Tatsächlich kann ich vor Fanatikern keinen Respekt haben. Ich kann sie nicht achten wie eine Art ritterlichen Feind – man schlägt einander vielleicht tot, respektiert sich aber. Das mag in den Haushalt kriegerischer Tugenden gehören, in den ziviler gehört es nicht. Respekt erhält man für Respekt. Und damit wird klar, dass ich den Religiösen nicht für das respektiere, worauf es ihm ankommt. Ich empfinde keine Achtung vor dem, was ihm im höheren Sinne heilig ist, sondern vor ihm, zu dessen Lebensentwurf gehört, Empfindungen des Heiligen zu forcieren. Wenn er das im Rahmen bürgerlicher Dezenz tut.

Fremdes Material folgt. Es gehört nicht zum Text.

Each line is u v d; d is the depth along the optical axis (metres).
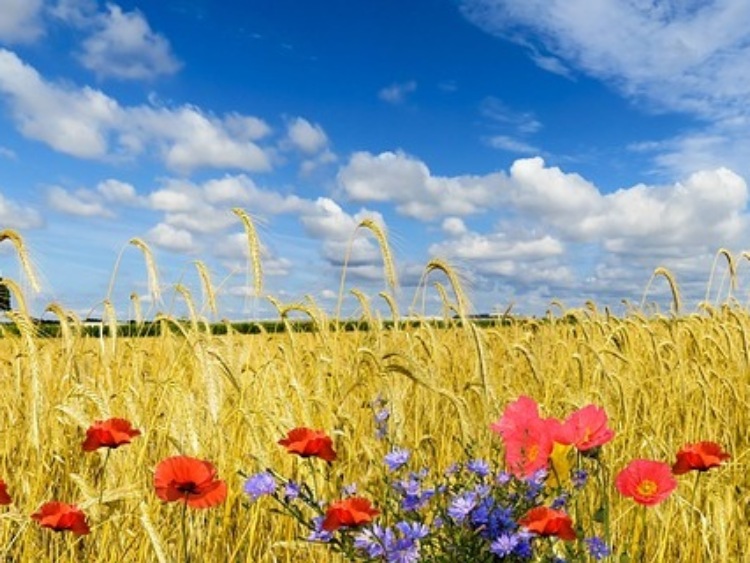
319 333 1.39
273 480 0.77
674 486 0.68
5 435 1.24
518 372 1.75
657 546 1.08
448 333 1.72
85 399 1.26
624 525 1.09
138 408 1.18
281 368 1.41
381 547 0.66
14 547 0.99
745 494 1.26
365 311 1.48
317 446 0.83
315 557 0.99
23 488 1.10
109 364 1.40
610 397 1.54
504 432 0.73
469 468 0.74
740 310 2.27
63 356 1.39
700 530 1.09
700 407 1.58
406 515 0.75
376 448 1.08
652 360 1.84
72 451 1.20
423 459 1.15
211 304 1.35
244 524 1.06
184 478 0.72
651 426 1.38
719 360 1.98
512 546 0.63
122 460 1.09
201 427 1.11
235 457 1.06
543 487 0.72
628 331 2.00
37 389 1.02
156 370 1.43
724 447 1.48
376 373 1.31
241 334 1.43
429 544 0.68
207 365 1.06
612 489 1.16
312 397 1.16
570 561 0.70
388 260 1.36
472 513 0.66
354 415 1.29
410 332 1.51
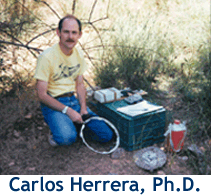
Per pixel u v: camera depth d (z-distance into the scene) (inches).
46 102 108.7
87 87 159.8
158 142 124.3
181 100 149.9
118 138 119.6
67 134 106.1
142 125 115.7
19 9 137.9
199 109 139.0
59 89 113.7
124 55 164.1
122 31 170.7
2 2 133.5
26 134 126.0
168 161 111.5
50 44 144.1
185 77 163.3
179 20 204.1
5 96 140.9
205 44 170.2
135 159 112.1
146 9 216.5
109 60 164.6
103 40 172.9
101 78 161.2
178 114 139.7
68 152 117.9
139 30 185.3
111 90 135.6
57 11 175.8
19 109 136.2
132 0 218.2
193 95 147.0
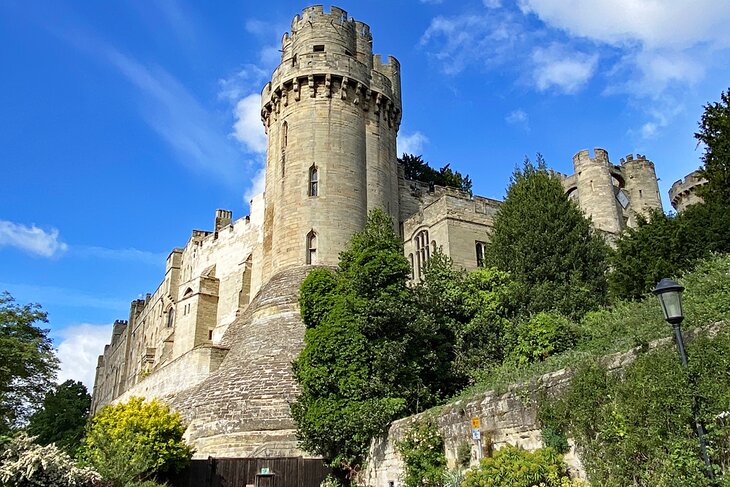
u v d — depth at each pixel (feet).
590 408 43.24
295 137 128.06
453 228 121.39
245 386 90.43
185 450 74.49
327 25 135.33
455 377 81.56
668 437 37.11
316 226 120.57
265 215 134.62
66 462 51.70
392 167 138.72
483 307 91.66
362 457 71.26
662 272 75.10
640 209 173.47
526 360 78.54
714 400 35.32
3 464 48.85
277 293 111.04
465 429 55.88
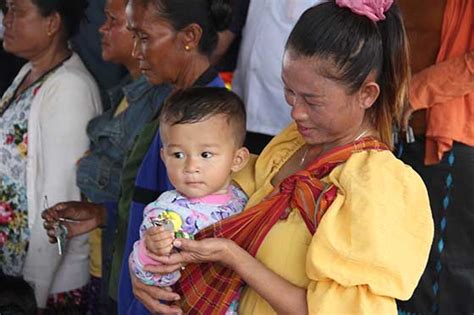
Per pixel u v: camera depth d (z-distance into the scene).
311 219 1.62
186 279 1.76
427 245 1.56
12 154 3.09
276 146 1.88
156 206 1.79
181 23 2.14
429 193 2.85
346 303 1.55
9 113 3.13
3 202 3.12
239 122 1.82
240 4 3.05
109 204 2.75
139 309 2.08
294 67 1.60
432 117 2.75
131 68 2.92
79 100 3.03
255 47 2.99
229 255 1.63
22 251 3.12
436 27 2.78
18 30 3.06
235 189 1.88
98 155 2.83
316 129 1.66
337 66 1.57
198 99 1.77
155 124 2.25
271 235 1.68
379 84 1.66
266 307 1.71
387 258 1.51
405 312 2.96
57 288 3.14
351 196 1.55
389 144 1.71
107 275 2.74
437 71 2.73
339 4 1.62
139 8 2.17
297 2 2.88
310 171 1.66
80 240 3.11
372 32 1.60
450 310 2.89
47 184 3.03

Die Einhaltung der Regeln des Zusammenlebens vorausgesetzt, respektiere ich den Sinn, den jeder seinem Tun gibt. Ich respektiere die Art und Weise, in der er selbst seinem Leben Sinn geben will – er allerdings wird diesen Lebenssinn nicht als einen verstehen, den er selbst seinem Leben gegeben hat. Das sehen wir unterschiedlich, und wir dürfen vom anderen nicht verlangen, dass er unsere Sicht der Dinge übernimmt. Was ich aber verlangen darf, ist, dass der Religiöse sich so verhält, dass als Resultat seines Verhaltens dasselbe herauskommt wie bei meinem. Er wird sich etwas anderes denken dabei, er wird mich innerlich allenfalls darum respektieren, weil er in dem Teil von mir, den er respektiert, etwas zu erkennen meint, wovon ich nichts weiß. Er respektiert es darum, weil er darin das erkennen möchte, worum es ihm geht. Er respektiert mich als potenziellen Träger eines Glaubens, ich respektiere ihn als Mitbürger. Das ist wie Öl und Wasser. In einer säkularen Gesellschaft gibt – tendenziell wenigstens – das Denken, das ich hier „meines“ genannt habe, den Rahmen ab. In ihr kann man den von Benedikt XVI. definierten Respekt der Religiösen so verstehen, als bedeute er dasselbe. Man sollte das vielleicht um des lieben Friedens willen tun.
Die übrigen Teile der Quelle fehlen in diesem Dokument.